**Exercise**
Rewrite the lines starting with the line that contains "and Linear Approximation**" and going on through the line that contains "of Inverse Functions**", substituting "line of tangency" for "tangent line" and leaving all else unchanged. Give only those lines.

::: Material provided :::

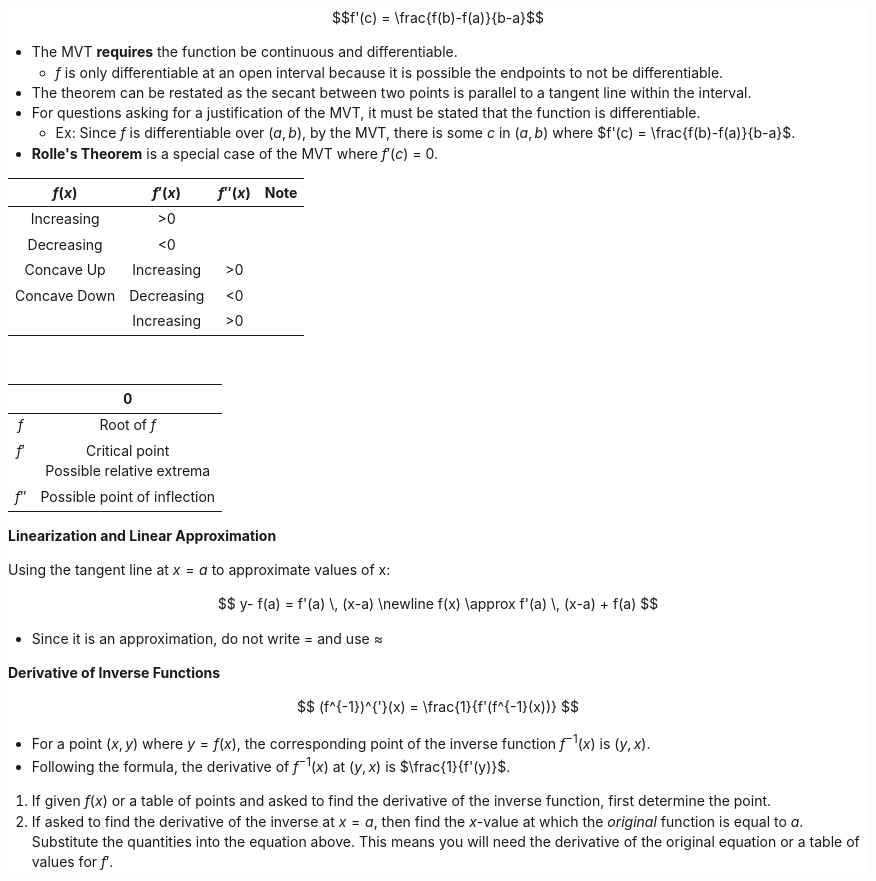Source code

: $$f'(c) = \frac{f(b)-f(a)}{b-a}$$

* The MVT **requires** the function be continuous and differentiable. 
    * $f$ is only differentiable at an open interval because it is possible the endpoints to not be differentiable. 
* The theorem can be restated as the secant between two points is parallel to a tangent line within the interval.
* For questions asking for a justification of the MVT, it must be stated that the function is differentiable.
    * Ex: Since $f$ is differentiable over $(a,b)$, by the MVT, there is some $c$ in $(a,b)$ where $f'(c) = \frac{f(b)-f(a)}{b-a}$.
* **Rolle's Theorem** is a special case of the MVT where $f'(c)$ = 0.

| $f(x)$ | $f'(x)$ | $f''(x)$ | Note |
|:---:|:---:|:---:|:---:|
Increasing| >0 |  |
Decreasing| <0 |  |
Concave Up| Increasing | >0 |
Concave Down| Decreasing | <0 |
|| Increasing | >0 |

<br>

|  |0|
|:---:|:---:|
|$f$ | Root of $f$|
|$f'$| Critical point <br> Possible relative extrema|
|$f''$| Possible point of inflection |

**Linearization and Linear Approximation** 

Using the tangent line at $x=a$ to approximate values of x:

$$
y- f(a) = f'(a) \, (x-a)
\newline
f(x) \approx f'(a) \, (x-a) + f(a)
$$

* Since it is an approximation, do not write $=$ and use $\approx$

**Derivative of Inverse Functions**

$$
    (f^{-1})^{'}(x) = \frac{1}{f'(f^{-1}(x))}
$$
* For a point $(x,y)$ where $y=f(x)$, the corresponding point of the inverse function $f^{-1}(x)$ is $(y,x)$.
* Following the formula, the derivative of $f^{-1}(x)$ at $(y,x)$ is $\frac{1}{f'(y)}$.
1. If given $f(x)$ or a table of points and asked to find the derivative of the inverse function, first determine the point.
2. If asked to find the derivative of the inverse at $x=a$, then find the $x$-value at which the *original* function is equal to $a$. Substitute the quantities into the equation above. This means you will need the derivative of the original equation or a table of values for $f'$.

:::

**Answer space**
**Linearization and Linear Approximation** 

Using the line of tangency at $x=a$ to approximate values of x:

$$
y- f(a) = f'(a) \, (x-a)
\newline
f(x) \approx f'(a) \, (x-a) + f(a)
$$

* Since it is an approximation, do not write $=$ and use $\approx$

**Derivative of Inverse Functions**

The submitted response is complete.